Die Wand mit dem Banner und der Eingangstür, vor der die beiden nun standen, war keineswegs eine Wand, die das Ende der Mall darlegte, es war einfach ein innerhalb des riesigen Gebäudes abgegrenzter Bereich; ein sehr großer Bereich offensichtlich, denn man konnte nicht erkennen, wo die Wand in eine Ecke überging.
Mitten auf ihren Weg zu der großen, weißen Doppeltür, blickte der Doktor suchend hin und her und drehte sich sogar einmal um sich selbst dabei. „Seltsam...", murmelte er nur.
„Was ist?", wollte sie wissen. Er runzelte die Stirn. „Hier ist keiner."

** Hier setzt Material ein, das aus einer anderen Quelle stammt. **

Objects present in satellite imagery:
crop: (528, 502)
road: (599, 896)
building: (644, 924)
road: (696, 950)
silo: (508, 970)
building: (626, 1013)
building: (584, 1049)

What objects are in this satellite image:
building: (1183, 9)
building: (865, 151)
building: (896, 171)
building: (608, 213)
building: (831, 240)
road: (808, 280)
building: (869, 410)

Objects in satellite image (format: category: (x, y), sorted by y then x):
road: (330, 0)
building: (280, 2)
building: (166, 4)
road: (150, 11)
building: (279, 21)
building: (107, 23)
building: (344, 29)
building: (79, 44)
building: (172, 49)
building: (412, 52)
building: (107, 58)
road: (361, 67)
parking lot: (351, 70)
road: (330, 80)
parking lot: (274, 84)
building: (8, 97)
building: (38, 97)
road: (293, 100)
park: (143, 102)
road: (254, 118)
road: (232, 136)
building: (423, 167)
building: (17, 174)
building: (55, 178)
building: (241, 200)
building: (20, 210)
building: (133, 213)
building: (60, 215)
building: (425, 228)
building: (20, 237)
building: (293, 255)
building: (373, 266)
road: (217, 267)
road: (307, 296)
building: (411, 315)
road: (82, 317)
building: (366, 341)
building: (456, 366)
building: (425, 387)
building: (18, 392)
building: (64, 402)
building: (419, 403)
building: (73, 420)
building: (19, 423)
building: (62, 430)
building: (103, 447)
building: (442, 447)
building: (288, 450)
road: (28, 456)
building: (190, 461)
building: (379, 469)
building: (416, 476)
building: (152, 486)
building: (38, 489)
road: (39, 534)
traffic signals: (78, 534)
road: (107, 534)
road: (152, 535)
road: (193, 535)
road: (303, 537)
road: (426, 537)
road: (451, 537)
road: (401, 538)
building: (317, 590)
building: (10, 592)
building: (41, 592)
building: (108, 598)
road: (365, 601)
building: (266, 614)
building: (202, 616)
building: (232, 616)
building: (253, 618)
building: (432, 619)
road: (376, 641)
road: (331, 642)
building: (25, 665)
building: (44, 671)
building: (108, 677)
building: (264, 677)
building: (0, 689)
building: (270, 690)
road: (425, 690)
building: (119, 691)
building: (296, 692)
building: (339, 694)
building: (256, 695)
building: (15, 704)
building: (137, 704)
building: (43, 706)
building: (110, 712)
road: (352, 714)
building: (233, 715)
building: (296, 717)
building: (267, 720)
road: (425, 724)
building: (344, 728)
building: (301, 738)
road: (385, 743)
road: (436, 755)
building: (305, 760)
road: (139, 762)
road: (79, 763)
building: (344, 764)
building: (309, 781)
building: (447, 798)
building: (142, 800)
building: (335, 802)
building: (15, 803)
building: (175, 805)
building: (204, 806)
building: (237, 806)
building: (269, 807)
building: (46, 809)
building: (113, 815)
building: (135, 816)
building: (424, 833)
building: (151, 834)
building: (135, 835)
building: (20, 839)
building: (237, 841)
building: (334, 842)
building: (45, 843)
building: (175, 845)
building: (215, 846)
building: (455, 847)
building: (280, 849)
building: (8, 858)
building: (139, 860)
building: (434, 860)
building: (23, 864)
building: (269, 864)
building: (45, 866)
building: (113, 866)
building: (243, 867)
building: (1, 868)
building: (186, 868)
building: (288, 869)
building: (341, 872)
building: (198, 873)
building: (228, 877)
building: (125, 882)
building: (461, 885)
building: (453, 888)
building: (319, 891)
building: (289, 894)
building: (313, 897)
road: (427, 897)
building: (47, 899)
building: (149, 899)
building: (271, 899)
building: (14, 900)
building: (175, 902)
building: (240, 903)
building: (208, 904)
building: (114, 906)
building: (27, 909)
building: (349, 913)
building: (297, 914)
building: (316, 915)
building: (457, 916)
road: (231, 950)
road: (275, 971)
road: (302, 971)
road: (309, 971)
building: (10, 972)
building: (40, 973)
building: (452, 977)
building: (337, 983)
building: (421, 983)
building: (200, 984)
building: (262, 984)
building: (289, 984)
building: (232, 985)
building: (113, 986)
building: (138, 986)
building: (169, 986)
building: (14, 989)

Auch Nina schaute sich um und stellte fest, dass er recht hatte. Also, selbstverständlich liefen, krochen oder schwebten hier allerlei Lebensformen umher, doch sie wusste, was er meinte. Es war überraschend, dass kein Angestellter oder Ähnliches vor dem Eingang aufzufinden war. Vor den größeren Attraktionen hatte es immer irgendjemanden gegeben, der einen ansprach und anwerben wollte. Vermutlich war das auch der Grund, warum die beiden als einzige sich für den sogenannten ‚Gedächtnispalast' zu interessieren schienen.
Mit jedem Schritt, den sie taten, zeigte das Gesicht des Doktors mehr und mehr Skepsis, doch Nina schien das gar nicht aufzufallen. Sobald sie bei der Doppeltür angekommen waren, öffneten sich die Türflügel automatisch.